**Work order**
Set down exactly the lines from the one containing "Rua Manoel Araújo nº 01" through the last line of the data below, and no others.

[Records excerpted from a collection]
=== Section Start ===
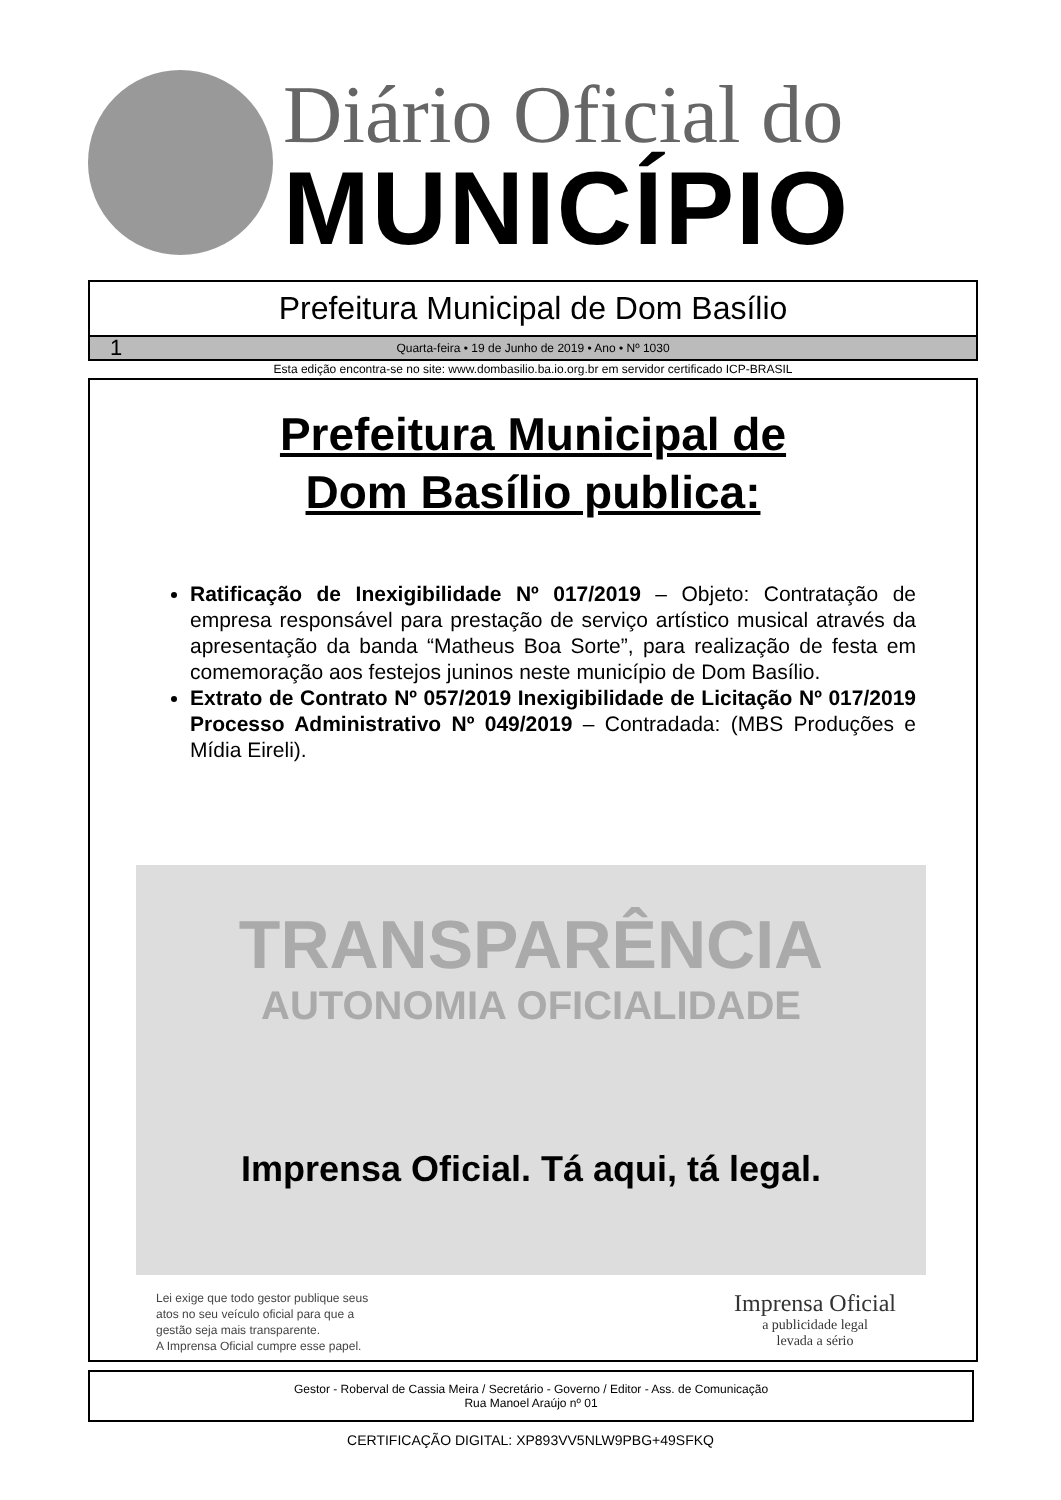Diário Oficial do
MUNICÍPIO
Prefeitura Municipal de Dom Basílio
1 Quarta-feira • 19 de Junho de 2019 • Ano • Nº 1030
Esta edição encontra-se no site: www.dombasilio.ba.io.org.br em servidor certificado ICP-BRASIL
Prefeitura Municipal de
Dom Basílio publica:
Ratificação de Inexigibilidade Nº 017/2019 – Objeto: Contratação de empresa responsável para prestação de serviço artístico musical através da apresentação da banda “Matheus Boa Sorte”, para realização de festa em comemoração aos festejos juninos neste município de Dom Basílio.
Extrato de Contrato Nº 057/2019 Inexigibilidade de Licitação Nº 017/2019 Processo Administrativo Nº 049/2019 – Contradada: (MBS Produções e Mídia Eireli).
TRANSPARÊNCIA
AUTONOMIA OFICIALIDADE
Imprensa Oficial. Tá aqui, tá legal.
Lei exige que todo gestor publique seus
atos no seu veículo oficial para que a
gestão seja mais transparente.
A Imprensa Oficial cumpre esse papel.
Imprensa Oficial
a publicidade legal
levada a sério
Gestor - Roberval de Cassia Meira / Secretário - Governo / Editor - Ass. de Comunicação
Rua Manoel Araújo nº 01
CERTIFICAÇÃO DIGITAL: XP893VV5NLW9PBG+49SFKQ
=== Section End ===
**Answer to the problem**
Rua Manoel Araújo nº 01
CERTIFICAÇÃO DIGITAL: XP893VV5NLW9PBG+49SFKQ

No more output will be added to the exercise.